Title: Add column 'term_lower' to taxonomy » Remove lower from taxonomy (use ILIKE on postgresql)
Priority: Normal » Critical

Retitling now dbtng is in.

David Strauss’s picture

Priority: Critical » Normal
Status: Needs work » Closed (won't fix)

I'm not sure how I missed this issue, but this is not a productive change. Our autocomplete uses a "%text%" pattern for LIKE, which MySQL cannot use an index to satisfy, whether or not we pre-compute the lowercase names and index them.

In case someone feels the need to re-open this issue, I'm reducing this to priority "normal" because taxonomy autocompletion performance is most definitely not "critical."

catch’s picture

Status: Closed (won't fix) » Active

We're still using a straight LOWER() in taxonomy_get_term_by_name(), which is used in taxonomy_node_save() on each entered free-tagging term amongst other places in contrib.

So I think it's worth having an indexable query for that, which we can do easily with the LIKE to ILIKE mapping. But indeed, autocomplete was the main win here and that's looks un-fixable.

David Strauss’s picture

The current scalability for autocompletion is at least as bad as for taxonomy_get_term_by_name(). That's a problem because, if taxonomy_get_term_by_name() gets a big win from this issue, it means we have a critical issue with slowness for autocompletion.

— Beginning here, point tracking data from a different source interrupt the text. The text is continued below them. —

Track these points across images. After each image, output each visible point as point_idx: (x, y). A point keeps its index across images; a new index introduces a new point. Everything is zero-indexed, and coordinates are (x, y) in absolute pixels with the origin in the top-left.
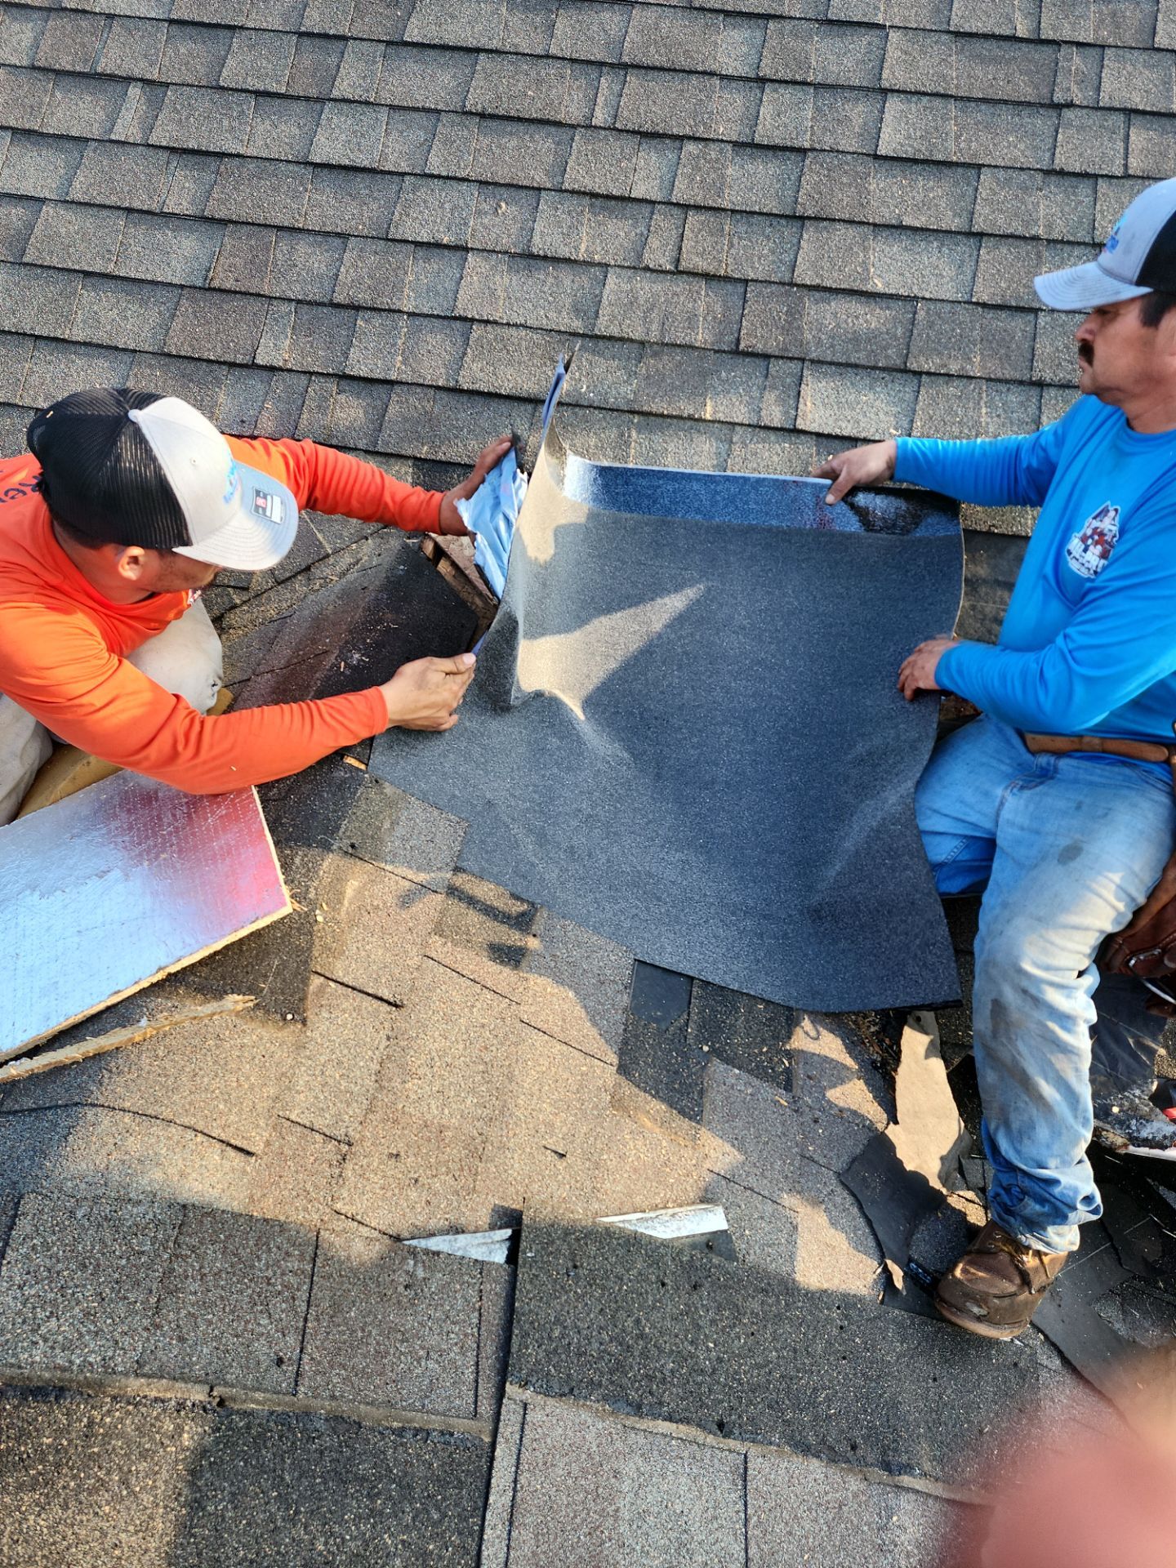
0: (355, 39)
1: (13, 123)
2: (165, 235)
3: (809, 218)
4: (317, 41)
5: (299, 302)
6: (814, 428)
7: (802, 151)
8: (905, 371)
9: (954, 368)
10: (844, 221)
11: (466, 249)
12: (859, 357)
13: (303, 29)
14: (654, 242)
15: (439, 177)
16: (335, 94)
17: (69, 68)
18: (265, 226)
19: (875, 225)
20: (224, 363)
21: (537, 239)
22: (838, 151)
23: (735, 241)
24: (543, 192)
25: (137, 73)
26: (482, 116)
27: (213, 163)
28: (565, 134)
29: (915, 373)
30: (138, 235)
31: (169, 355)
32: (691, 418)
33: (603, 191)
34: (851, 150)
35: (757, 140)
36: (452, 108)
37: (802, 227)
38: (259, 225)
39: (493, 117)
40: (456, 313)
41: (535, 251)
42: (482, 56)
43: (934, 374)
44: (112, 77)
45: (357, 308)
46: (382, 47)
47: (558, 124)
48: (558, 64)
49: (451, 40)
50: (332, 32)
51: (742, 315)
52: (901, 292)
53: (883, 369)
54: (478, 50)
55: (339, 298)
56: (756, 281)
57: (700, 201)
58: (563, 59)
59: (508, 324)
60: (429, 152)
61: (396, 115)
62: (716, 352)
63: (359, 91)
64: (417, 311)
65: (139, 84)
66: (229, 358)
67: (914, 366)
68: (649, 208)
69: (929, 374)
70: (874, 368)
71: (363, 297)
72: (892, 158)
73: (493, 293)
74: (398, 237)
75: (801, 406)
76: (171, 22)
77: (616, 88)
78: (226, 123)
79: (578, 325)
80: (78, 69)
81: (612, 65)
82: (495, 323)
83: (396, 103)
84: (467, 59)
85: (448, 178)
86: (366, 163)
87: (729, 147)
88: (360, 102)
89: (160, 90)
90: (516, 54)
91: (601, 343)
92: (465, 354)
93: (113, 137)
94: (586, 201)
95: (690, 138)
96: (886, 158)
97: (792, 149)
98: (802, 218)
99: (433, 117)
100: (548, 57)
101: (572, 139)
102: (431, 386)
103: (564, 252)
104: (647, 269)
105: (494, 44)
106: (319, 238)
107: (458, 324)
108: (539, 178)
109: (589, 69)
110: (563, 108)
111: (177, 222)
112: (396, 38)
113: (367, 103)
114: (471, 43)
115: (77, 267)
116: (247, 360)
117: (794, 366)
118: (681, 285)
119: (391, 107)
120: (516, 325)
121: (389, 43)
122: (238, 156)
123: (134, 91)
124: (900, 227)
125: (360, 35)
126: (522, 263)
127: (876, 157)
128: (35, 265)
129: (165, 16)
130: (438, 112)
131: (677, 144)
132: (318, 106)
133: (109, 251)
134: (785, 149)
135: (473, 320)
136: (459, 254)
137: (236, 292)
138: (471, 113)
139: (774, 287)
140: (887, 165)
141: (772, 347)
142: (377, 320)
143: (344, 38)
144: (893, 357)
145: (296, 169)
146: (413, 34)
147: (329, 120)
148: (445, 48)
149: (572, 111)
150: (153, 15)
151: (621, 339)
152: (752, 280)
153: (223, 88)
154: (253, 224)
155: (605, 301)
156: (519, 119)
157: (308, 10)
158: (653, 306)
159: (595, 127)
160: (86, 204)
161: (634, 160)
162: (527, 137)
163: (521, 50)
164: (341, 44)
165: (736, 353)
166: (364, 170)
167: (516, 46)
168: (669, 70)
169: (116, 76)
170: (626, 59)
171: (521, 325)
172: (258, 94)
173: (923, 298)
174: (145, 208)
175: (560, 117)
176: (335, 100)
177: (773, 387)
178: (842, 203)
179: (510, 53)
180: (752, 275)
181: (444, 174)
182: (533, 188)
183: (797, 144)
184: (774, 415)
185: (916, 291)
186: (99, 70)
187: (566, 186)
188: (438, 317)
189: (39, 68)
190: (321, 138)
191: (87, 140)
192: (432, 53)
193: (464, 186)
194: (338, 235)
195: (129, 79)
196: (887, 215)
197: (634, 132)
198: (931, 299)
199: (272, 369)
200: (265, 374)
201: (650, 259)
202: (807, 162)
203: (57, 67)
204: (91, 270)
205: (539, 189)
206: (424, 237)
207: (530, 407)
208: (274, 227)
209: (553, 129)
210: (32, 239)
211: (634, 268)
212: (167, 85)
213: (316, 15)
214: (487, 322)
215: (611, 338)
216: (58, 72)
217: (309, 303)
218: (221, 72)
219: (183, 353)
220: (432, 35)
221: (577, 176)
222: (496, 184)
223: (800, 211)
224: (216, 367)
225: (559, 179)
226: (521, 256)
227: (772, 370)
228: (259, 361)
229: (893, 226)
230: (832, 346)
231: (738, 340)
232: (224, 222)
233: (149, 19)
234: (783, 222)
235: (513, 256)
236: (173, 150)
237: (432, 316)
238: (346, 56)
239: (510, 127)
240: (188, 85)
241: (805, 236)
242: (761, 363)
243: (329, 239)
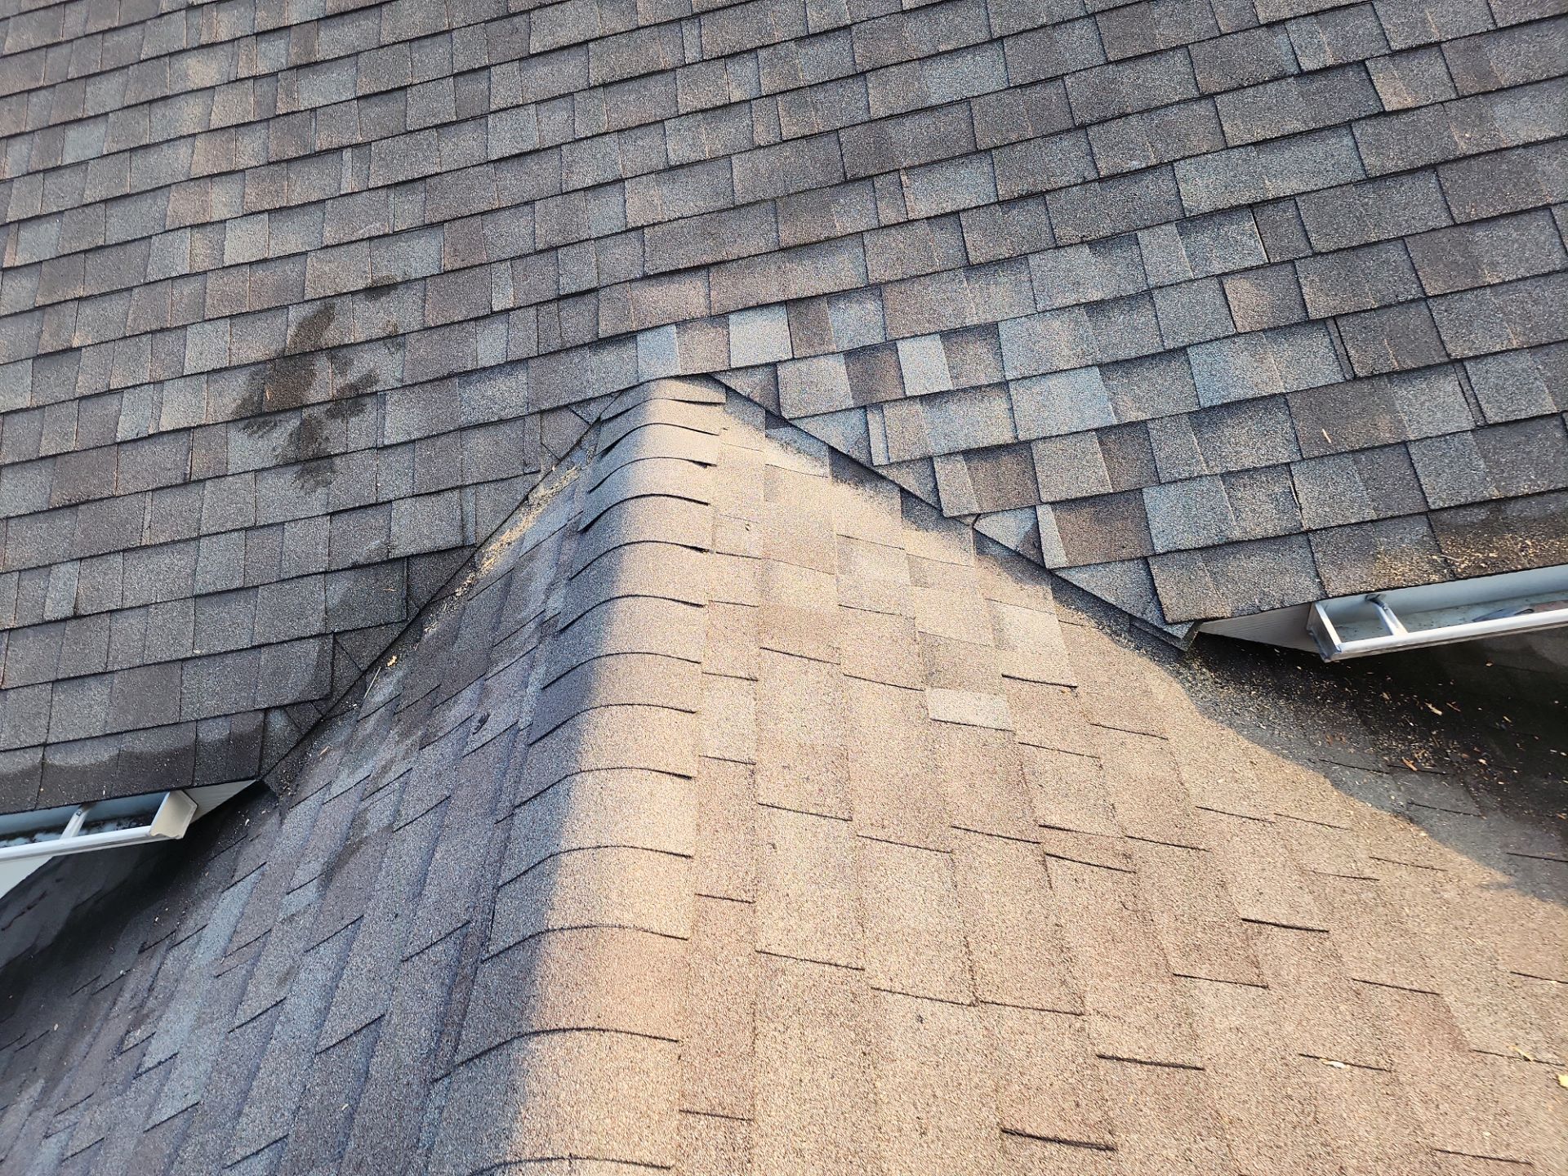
0: (495, 65)
1: (267, 207)
2: (402, 246)
3: (868, 71)
4: (468, 77)
5: (512, 259)
7: (847, 27)
8: (978, 152)
9: (1013, 137)
10: (895, 64)
11: (622, 180)
12: (941, 154)
13: (456, 71)
14: (759, 128)
15: (587, 138)
16: (493, 107)
17: (295, 155)
18: (472, 215)
19: (919, 59)
20: (471, 320)
21: (672, 155)
22: (873, 18)
23: (819, 106)
24: (666, 122)
25: (345, 142)
26: (605, 85)
27: (420, 186)
28: (669, 77)
29: (985, 151)
30: (382, 252)
31: (431, 328)
32: (828, 239)
33: (709, 105)
34: (883, 14)
35: (811, 31)
36: (580, 88)
37: (865, 79)
38: (466, 217)
39: (611, 84)
40: (629, 226)
41: (672, 163)
42: (591, 45)
43: (1001, 146)
44: (328, 151)
45: (557, 248)
46: (517, 64)
47: (662, 72)
48: (647, 31)
49: (564, 42)
50: (477, 67)
52: (955, 98)
53: (961, 156)
54: (586, 42)
55: (540, 246)
56: (844, 127)
57: (783, 88)
58: (651, 26)
59: (670, 221)
60: (574, 124)
61: (542, 107)
62: (830, 187)
63: (509, 100)
64: (600, 235)
65: (350, 150)
67: (983, 147)
68: (747, 106)
69: (996, 148)
70: (953, 158)
71: (557, 240)
72: (917, 9)
73: (651, 203)
74: (570, 189)
75: (907, 204)
76: (358, 98)
77: (696, 32)
78: (420, 155)
79: (721, 203)
80: (302, 154)
81: (688, 18)
83: (539, 99)
84: (581, 51)
85: (593, 136)
86: (530, 148)
87: (792, 44)
88: (514, 107)
89: (365, 150)
90: (615, 35)
91: (743, 211)
93: (342, 193)
94: (700, 116)
95: (761, 47)
96: (911, 10)
97: (839, 29)
98: (863, 73)
99: (568, 99)
100: (639, 28)
101: (675, 78)
103: (694, 157)
105: (597, 34)
106: (512, 211)
107: (633, 233)
108: (659, 113)
109: (672, 27)
110: (661, 60)
111: (406, 236)
112: (525, 54)
113: (518, 106)
114: (581, 39)
115: (345, 291)
116: (488, 311)
118: (787, 150)
119: (536, 103)
120: (675, 219)
121: (521, 59)
122: (437, 174)
123: (347, 155)
124: (939, 54)
125: (498, 61)
126: (665, 176)
127: (904, 12)
128: (314, 300)
129: (353, 96)
130: (571, 94)
131: (753, 55)
132: (483, 121)
133: (365, 272)
134: (834, 30)
135: (643, 227)
136: (618, 186)
137: (464, 269)
138: (595, 87)
139: (859, 128)
140: (913, 15)
142: (573, 251)
143: (487, 67)
144: (965, 145)
145: (481, 169)
146: (536, 47)
147: (495, 127)
148: (563, 48)
149: (666, 60)
150: (344, 99)
151: (757, 202)
152: (840, 128)
153: (411, 132)
154: (462, 217)
155: (736, 181)
156: (632, 79)
157: (455, 57)
158: (773, 171)
159: (689, 64)
160: (337, 245)
161: (725, 77)
162: (642, 89)
163: (618, 31)
164: (486, 73)
165: (846, 182)
166: (530, 153)
167: (614, 29)
168: (730, 6)
169: (330, 150)
170: (696, 10)
171: (679, 218)
172: (436, 127)
173: (973, 97)
174: (381, 233)
175: (662, 66)
176: (494, 112)
177: (883, 198)
178: (889, 51)
179: (611, 36)
180: (839, 125)
181: (589, 135)
182: (657, 122)
183: (841, 24)
184: (889, 215)
185: (966, 94)
186: (317, 149)
187: (681, 112)
188: (617, 234)
189: (273, 163)
190: (493, 142)
191: (324, 201)
192: (553, 55)
193: (607, 138)
194: (526, 203)
195: (341, 149)
196: (927, 49)
197: (719, 58)
198: (979, 96)
199: (507, 311)
200: (503, 318)
201: (760, 140)
202: (854, 33)
203: (286, 157)
204: (355, 289)
205: (662, 121)
206: (589, 182)
208: (478, 214)
209: (658, 77)
210: (307, 283)
212: (370, 143)
213: (461, 58)
214: (654, 224)
215: (749, 204)
216: (288, 161)
217: (520, 257)
218: (406, 121)
219: (439, 324)
220: (550, 42)
221: (687, 102)
222: (630, 129)
223: (859, 69)
224: (465, 325)
225: (675, 109)
226: (664, 171)
227: (877, 185)
228: (495, 309)
229: (933, 56)
230: (917, 153)
231: (845, 173)
232: (441, 223)
233: (341, 102)
234: (850, 81)
235: (658, 172)
236: (388, 187)
237: (613, 235)
238: (492, 79)
239: (627, 87)
240: (385, 138)
241: (870, 85)
242: (869, 183)
243: (520, 208)
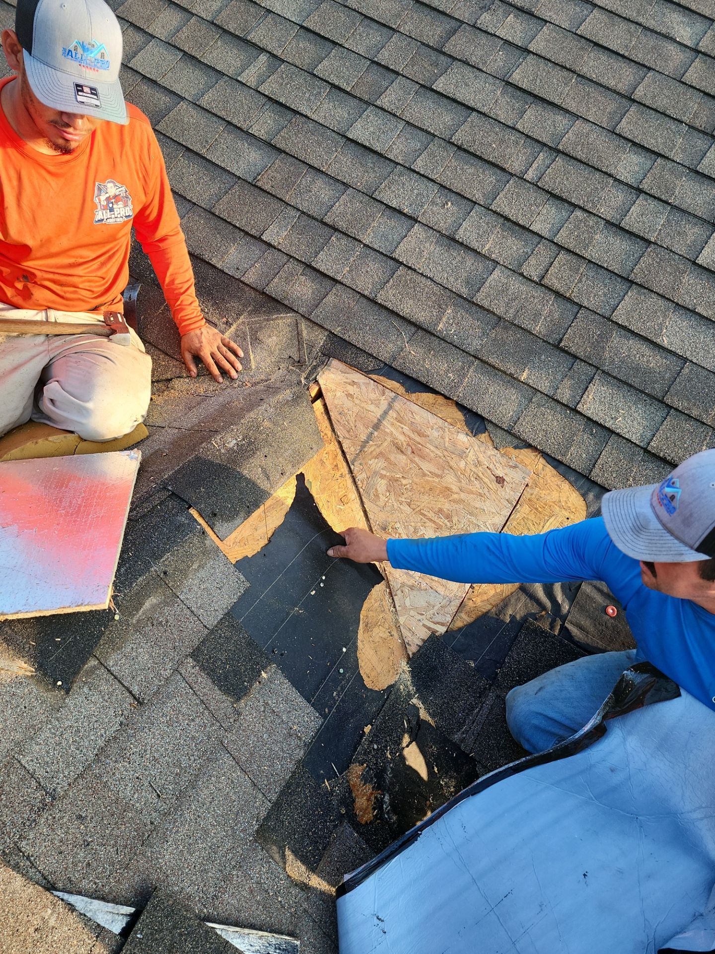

@catch You are correct. I overlooked the taxonomy_get_term_by_name() benefit, which is comparatively small to achieving an indexed autocomplete but still nontrivial.

catch’s picture

Marked #175421: taxonomy_get_term_by_name uses "wrong" SQL as duplicate - this snippet is interesting about the LIKE indexes - http://pastie.caboo.se/96865

catch’s picture

Title: Remove lower from taxonomy (use ILIKE on postgresql) » Remove lower from taxonomy autocomplete
Assigned: catch » Unassigned
Status: Active » Closed (duplicate)

taxonomy_get_term_by_name() now uses LIKE on MySQL and ILIKE on postgresql. So marking this duplicate of #343788: Taxonomy module doesn't use it's own APIs. Like David said, the autocomplete is unfixable with LIKE '%%%$string%%%'.

David Strauss’s picture

@catch Indeed.

* Before removal of LOWER() on autocomplete: O(n)
* After removal of LOWER() on autocomplete: O(n)